=== Excerpted data ===

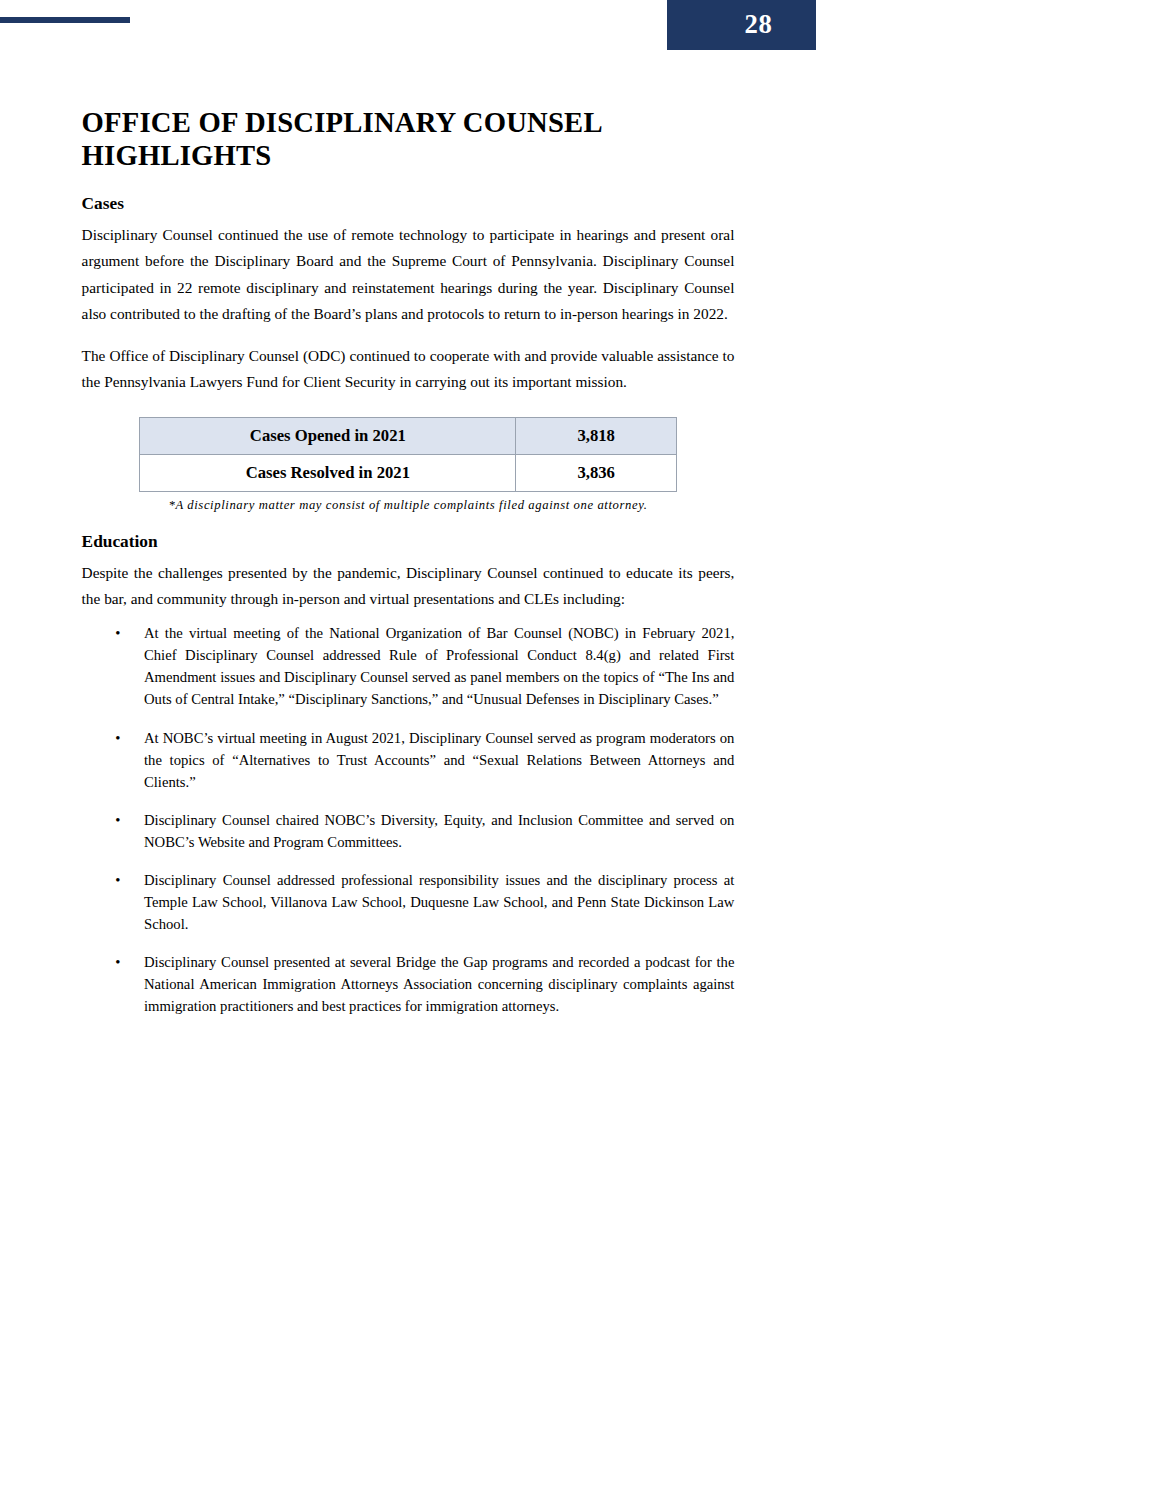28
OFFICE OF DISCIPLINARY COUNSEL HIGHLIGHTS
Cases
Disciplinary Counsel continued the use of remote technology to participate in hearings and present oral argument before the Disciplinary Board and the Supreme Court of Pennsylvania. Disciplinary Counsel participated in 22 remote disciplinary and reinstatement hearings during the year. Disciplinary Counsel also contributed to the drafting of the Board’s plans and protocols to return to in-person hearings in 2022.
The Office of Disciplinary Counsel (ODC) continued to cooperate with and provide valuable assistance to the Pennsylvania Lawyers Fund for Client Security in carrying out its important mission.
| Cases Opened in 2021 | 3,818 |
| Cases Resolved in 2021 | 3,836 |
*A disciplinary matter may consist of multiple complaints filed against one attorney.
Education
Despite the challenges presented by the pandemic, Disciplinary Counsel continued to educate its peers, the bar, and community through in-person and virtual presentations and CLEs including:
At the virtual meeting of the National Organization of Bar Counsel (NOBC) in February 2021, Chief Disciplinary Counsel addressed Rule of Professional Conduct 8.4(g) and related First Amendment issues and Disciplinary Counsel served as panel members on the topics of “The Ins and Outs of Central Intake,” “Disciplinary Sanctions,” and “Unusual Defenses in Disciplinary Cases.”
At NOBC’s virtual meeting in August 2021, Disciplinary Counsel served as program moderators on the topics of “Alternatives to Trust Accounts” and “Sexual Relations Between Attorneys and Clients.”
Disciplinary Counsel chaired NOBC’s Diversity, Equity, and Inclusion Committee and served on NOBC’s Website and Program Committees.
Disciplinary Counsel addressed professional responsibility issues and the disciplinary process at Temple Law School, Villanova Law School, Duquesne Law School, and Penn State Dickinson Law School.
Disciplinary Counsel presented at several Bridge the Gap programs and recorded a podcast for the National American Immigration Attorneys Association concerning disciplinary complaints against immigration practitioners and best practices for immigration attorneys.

===

:: Work instructions ::
A verbatim reproduction of each entry is expected, with every picture omitted.

:: Result below ::
28
OFFICE OF DISCIPLINARY COUNSEL HIGHLIGHTS
Cases
Disciplinary Counsel continued the use of remote technology to participate in hearings and present oral argument before the Disciplinary Board and the Supreme Court of Pennsylvania. Disciplinary Counsel participated in 22 remote disciplinary and reinstatement hearings during the year. Disciplinary Counsel also contributed to the drafting of the Board’s plans and protocols to return to in-person hearings in 2022.
The Office of Disciplinary Counsel (ODC) continued to cooperate with and provide valuable assistance to the Pennsylvania Lawyers Fund for Client Security in carrying out its important mission.
| Cases Opened in 2021 | 3,818 |
| Cases Resolved in 2021 | 3,836 |
*A disciplinary matter may consist of multiple complaints filed against one attorney.
Education
Despite the challenges presented by the pandemic, Disciplinary Counsel continued to educate its peers, the bar, and community through in-person and virtual presentations and CLEs including:
At the virtual meeting of the National Organization of Bar Counsel (NOBC) in February 2021, Chief Disciplinary Counsel addressed Rule of Professional Conduct 8.4(g) and related First Amendment issues and Disciplinary Counsel served as panel members on the topics of “The Ins and Outs of Central Intake,” “Disciplinary Sanctions,” and “Unusual Defenses in Disciplinary Cases.”
At NOBC’s virtual meeting in August 2021, Disciplinary Counsel served as program moderators on the topics of “Alternatives to Trust Accounts” and “Sexual Relations Between Attorneys and Clients.”
Disciplinary Counsel chaired NOBC’s Diversity, Equity, and Inclusion Committee and served on NOBC’s Website and Program Committees.
Disciplinary Counsel addressed professional responsibility issues and the disciplinary process at Temple Law School, Villanova Law School, Duquesne Law School, and Penn State Dickinson Law School.
Disciplinary Counsel presented at several Bridge the Gap programs and recorded a podcast for the National American Immigration Attorneys Association concerning disciplinary complaints against immigration practitioners and best practices for immigration attorneys.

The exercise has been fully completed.